TASK GOAL => Repeat, exactly and completely, the entries shown underneath.

[start of EXTRACTED DATA]

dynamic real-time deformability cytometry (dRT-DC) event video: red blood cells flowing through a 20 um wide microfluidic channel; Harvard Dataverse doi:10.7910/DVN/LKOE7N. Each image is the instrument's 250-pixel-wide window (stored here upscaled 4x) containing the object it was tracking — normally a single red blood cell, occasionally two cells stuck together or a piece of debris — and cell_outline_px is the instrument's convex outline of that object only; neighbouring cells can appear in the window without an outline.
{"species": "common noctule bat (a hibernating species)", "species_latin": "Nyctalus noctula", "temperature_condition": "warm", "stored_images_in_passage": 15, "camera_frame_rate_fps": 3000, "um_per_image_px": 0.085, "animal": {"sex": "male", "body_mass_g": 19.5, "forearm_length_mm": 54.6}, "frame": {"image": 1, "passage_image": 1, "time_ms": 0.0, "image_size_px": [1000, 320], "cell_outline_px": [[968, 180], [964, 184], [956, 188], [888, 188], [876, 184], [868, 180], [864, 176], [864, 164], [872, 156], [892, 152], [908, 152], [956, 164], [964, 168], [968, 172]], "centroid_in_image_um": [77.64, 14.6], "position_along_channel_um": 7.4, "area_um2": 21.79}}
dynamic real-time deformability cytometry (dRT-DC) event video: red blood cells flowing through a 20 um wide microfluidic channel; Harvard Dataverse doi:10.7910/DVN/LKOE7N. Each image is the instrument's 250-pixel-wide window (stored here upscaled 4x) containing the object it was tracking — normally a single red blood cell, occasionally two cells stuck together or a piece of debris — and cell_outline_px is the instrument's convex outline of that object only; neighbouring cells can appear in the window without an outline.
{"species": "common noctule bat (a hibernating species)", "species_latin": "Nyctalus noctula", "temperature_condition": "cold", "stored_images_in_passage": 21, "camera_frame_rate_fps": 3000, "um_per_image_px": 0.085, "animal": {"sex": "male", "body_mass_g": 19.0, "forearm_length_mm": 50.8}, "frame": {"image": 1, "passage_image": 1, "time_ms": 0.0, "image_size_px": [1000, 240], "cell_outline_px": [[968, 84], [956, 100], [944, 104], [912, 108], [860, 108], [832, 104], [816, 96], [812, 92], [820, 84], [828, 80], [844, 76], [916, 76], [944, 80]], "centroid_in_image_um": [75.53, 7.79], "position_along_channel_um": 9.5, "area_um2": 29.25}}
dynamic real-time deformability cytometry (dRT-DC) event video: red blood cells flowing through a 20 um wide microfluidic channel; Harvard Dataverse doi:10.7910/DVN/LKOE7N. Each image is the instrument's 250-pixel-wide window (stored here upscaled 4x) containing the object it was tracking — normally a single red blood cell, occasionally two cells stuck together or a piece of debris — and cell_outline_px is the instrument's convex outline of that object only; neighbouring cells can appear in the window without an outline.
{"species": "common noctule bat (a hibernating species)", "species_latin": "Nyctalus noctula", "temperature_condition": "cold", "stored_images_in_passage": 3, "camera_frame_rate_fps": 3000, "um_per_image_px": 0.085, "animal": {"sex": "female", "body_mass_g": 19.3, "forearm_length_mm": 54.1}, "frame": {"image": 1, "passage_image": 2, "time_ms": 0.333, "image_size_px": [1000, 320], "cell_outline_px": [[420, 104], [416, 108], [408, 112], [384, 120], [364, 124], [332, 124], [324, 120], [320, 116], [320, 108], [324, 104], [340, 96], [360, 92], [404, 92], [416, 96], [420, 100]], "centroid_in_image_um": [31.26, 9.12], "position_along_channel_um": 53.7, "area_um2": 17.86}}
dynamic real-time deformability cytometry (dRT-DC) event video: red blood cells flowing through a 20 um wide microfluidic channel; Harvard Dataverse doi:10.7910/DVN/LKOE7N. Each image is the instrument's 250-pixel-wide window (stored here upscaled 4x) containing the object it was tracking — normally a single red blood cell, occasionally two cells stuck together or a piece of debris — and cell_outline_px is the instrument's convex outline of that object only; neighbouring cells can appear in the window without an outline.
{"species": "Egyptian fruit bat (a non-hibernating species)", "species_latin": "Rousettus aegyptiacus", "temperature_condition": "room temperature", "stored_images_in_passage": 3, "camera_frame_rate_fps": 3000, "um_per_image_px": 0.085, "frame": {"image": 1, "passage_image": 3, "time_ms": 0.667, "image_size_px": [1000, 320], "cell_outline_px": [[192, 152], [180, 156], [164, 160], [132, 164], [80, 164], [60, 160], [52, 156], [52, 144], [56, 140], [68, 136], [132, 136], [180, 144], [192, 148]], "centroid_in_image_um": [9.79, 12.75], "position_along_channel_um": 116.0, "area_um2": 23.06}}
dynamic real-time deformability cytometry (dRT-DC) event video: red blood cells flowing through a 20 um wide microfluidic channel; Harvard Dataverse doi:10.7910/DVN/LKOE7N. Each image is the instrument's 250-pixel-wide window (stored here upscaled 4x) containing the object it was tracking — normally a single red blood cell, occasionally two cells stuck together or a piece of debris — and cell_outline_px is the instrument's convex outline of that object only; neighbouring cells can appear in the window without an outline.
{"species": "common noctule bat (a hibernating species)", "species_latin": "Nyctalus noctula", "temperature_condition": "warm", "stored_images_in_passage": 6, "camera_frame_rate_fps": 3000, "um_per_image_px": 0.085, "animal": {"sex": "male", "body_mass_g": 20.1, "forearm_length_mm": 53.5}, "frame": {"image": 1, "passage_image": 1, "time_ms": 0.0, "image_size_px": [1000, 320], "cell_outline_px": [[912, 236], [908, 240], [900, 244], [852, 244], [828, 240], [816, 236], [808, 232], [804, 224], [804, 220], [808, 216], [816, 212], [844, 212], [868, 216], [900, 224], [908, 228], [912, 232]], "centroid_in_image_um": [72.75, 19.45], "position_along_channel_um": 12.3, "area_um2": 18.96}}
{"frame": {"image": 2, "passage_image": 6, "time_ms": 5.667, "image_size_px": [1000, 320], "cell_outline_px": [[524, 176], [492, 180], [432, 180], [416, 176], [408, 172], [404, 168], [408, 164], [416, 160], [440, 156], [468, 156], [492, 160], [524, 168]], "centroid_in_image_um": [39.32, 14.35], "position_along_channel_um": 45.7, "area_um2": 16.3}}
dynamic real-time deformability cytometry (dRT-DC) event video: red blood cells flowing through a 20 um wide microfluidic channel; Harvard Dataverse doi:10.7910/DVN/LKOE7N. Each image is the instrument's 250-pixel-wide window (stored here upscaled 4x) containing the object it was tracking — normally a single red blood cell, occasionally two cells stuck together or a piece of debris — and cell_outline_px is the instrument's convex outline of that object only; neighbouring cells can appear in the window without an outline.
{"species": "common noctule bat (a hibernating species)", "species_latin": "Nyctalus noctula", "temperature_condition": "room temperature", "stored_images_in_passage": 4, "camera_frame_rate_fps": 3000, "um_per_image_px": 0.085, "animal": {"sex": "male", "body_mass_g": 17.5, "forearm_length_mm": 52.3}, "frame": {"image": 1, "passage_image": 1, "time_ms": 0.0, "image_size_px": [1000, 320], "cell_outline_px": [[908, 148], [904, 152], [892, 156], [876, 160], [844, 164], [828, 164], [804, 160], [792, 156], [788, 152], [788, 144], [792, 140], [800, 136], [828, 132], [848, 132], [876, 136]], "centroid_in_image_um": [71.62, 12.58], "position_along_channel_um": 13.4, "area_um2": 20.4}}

[end of EXTRACTED DATA]

CORRECT ANSWER =>
dynamic real-time deformability cytometry (dRT-DC) event video: red blood cells flowing through a 20 um wide microfluidic channel; Harvard Dataverse doi:10.7910/DVN/LKOE7N. Each image is the instrument's 250-pixel-wide window (stored here upscaled 4x) containing the object it was tracking — normally a single red blood cell, occasionally two cells stuck together or a piece of debris — and cell_outline_px is the instrument's convex outline of that object only; neighbouring cells can appear in the window without an outline.
{"species": "common noctule bat (a hibernating species)", "species_latin": "Nyctalus noctula", "temperature_condition": "warm", "stored_images_in_passage": 15, "camera_frame_rate_fps": 3000, "um_per_image_px": 0.085, "animal": {"sex": "male", "body_mass_g": 19.5, "forearm_length_mm": 54.6}, "frame": {"image": 1, "passage_image": 1, "time_ms": 0.0, "image_size_px": [1000, 320], "cell_outline_px": [[968, 180], [964, 184], [956, 188], [888, 188], [876, 184], [868, 180], [864, 176], [864, 164], [872, 156], [892, 152], [908, 152], [956, 164], [964, 168], [968, 172]], "centroid_in_image_um": [77.64, 14.6], "position_along_channel_um": 7.4, "area_um2": 21.79}}
dynamic real-time deformability cytometry (dRT-DC) event video: red blood cells flowing through a 20 um wide microfluidic channel; Harvard Dataverse doi:10.7910/DVN/LKOE7N. Each image is the instrument's 250-pixel-wide window (stored here upscaled 4x) containing the object it was tracking — normally a single red blood cell, occasionally two cells stuck together or a piece of debris — and cell_outline_px is the instrument's convex outline of that object only; neighbouring cells can appear in the window without an outline.
{"species": "common noctule bat (a hibernating species)", "species_latin": "Nyctalus noctula", "temperature_condition": "cold", "stored_images_in_passage": 21, "camera_frame_rate_fps": 3000, "um_per_image_px": 0.085, "animal": {"sex": "male", "body_mass_g": 19.0, "forearm_length_mm": 50.8}, "frame": {"image": 1, "passage_image": 1, "time_ms": 0.0, "image_size_px": [1000, 240], "cell_outline_px": [[968, 84], [956, 100], [944, 104], [912, 108], [860, 108], [832, 104], [816, 96], [812, 92], [820, 84], [828, 80], [844, 76], [916, 76], [944, 80]], "centroid_in_image_um": [75.53, 7.79], "position_along_channel_um": 9.5, "area_um2": 29.25}}
dynamic real-time deformability cytometry (dRT-DC) event video: red blood cells flowing through a 20 um wide microfluidic channel; Harvard Dataverse doi:10.7910/DVN/LKOE7N. Each image is the instrument's 250-pixel-wide window (stored here upscaled 4x) containing the object it was tracking — normally a single red blood cell, occasionally two cells stuck together or a piece of debris — and cell_outline_px is the instrument's convex outline of that object only; neighbouring cells can appear in the window without an outline.
{"species": "common noctule bat (a hibernating species)", "species_latin": "Nyctalus noctula", "temperature_condition": "cold", "stored_images_in_passage": 3, "camera_frame_rate_fps": 3000, "um_per_image_px": 0.085, "animal": {"sex": "female", "body_mass_g": 19.3, "forearm_length_mm": 54.1}, "frame": {"image": 1, "passage_image": 2, "time_ms": 0.333, "image_size_px": [1000, 320], "cell_outline_px": [[420, 104], [416, 108], [408, 112], [384, 120], [364, 124], [332, 124], [324, 120], [320, 116], [320, 108], [324, 104], [340, 96], [360, 92], [404, 92], [416, 96], [420, 100]], "centroid_in_image_um": [31.26, 9.12], "position_along_channel_um": 53.7, "area_um2": 17.86}}
dynamic real-time deformability cytometry (dRT-DC) event video: red blood cells flowing through a 20 um wide microfluidic channel; Harvard Dataverse doi:10.7910/DVN/LKOE7N. Each image is the instrument's 250-pixel-wide window (stored here upscaled 4x) containing the object it was tracking — normally a single red blood cell, occasionally two cells stuck together or a piece of debris — and cell_outline_px is the instrument's convex outline of that object only; neighbouring cells can appear in the window without an outline.
{"species": "Egyptian fruit bat (a non-hibernating species)", "species_latin": "Rousettus aegyptiacus", "temperature_condition": "room temperature", "stored_images_in_passage": 3, "camera_frame_rate_fps": 3000, "um_per_image_px": 0.085, "frame": {"image": 1, "passage_image": 3, "time_ms": 0.667, "image_size_px": [1000, 320], "cell_outline_px": [[192, 152], [180, 156], [164, 160], [132, 164], [80, 164], [60, 160], [52, 156], [52, 144], [56, 140], [68, 136], [132, 136], [180, 144], [192, 148]], "centroid_in_image_um": [9.79, 12.75], "position_along_channel_um": 116.0, "area_um2": 23.06}}
dynamic real-time deformability cytometry (dRT-DC) event video: red blood cells flowing through a 20 um wide microfluidic channel; Harvard Dataverse doi:10.7910/DVN/LKOE7N. Each image is the instrument's 250-pixel-wide window (stored here upscaled 4x) containing the object it was tracking — normally a single red blood cell, occasionally two cells stuck together or a piece of debris — and cell_outline_px is the instrument's convex outline of that object only; neighbouring cells can appear in the window without an outline.
{"species": "common noctule bat (a hibernating species)", "species_latin": "Nyctalus noctula", "temperature_condition": "warm", "stored_images_in_passage": 6, "camera_frame_rate_fps": 3000, "um_per_image_px": 0.085, "animal": {"sex": "male", "body_mass_g": 20.1, "forearm_length_mm": 53.5}, "frame": {"image": 1, "passage_image": 1, "time_ms": 0.0, "image_size_px": [1000, 320], "cell_outline_px": [[912, 236], [908, 240], [900, 244], [852, 244], [828, 240], [816, 236], [808, 232], [804, 224], [804, 220], [808, 216], [816, 212], [844, 212], [868, 216], [900, 224], [908, 228], [912, 232]], "centroid_in_image_um": [72.75, 19.45], "position_along_channel_um": 12.3, "area_um2": 18.96}}
{"frame": {"image": 2, "passage_image": 6, "time_ms": 5.667, "image_size_px": [1000, 320], "cell_outline_px": [[524, 176], [492, 180], [432, 180], [416, 176], [408, 172], [404, 168], [408, 164], [416, 160], [440, 156], [468, 156], [492, 160], [524, 168]], "centroid_in_image_um": [39.32, 14.35], "position_along_channel_um": 45.7, "area_um2": 16.3}}
dynamic real-time deformability cytometry (dRT-DC) event video: red blood cells flowing through a 20 um wide microfluidic channel; Harvard Dataverse doi:10.7910/DVN/LKOE7N. Each image is the instrument's 250-pixel-wide window (stored here upscaled 4x) containing the object it was tracking — normally a single red blood cell, occasionally two cells stuck together or a piece of debris — and cell_outline_px is the instrument's convex outline of that object only; neighbouring cells can appear in the window without an outline.
{"species": "common noctule bat (a hibernating species)", "species_latin": "Nyctalus noctula", "temperature_condition": "room temperature", "stored_images_in_passage": 4, "camera_frame_rate_fps": 3000, "um_per_image_px": 0.085, "animal": {"sex": "male", "body_mass_g": 17.5, "forearm_length_mm": 52.3}, "frame": {"image": 1, "passage_image": 1, "time_ms": 0.0, "image_size_px": [1000, 320], "cell_outline_px": [[908, 148], [904, 152], [892, 156], [876, 160], [844, 164], [828, 164], [804, 160], [792, 156], [788, 152], [788, 144], [792, 140], [800, 136], [828, 132], [848, 132], [876, 136]], "centroid_in_image_um": [71.62, 12.58], "position_along_channel_um": 13.4, "area_um2": 20.4}}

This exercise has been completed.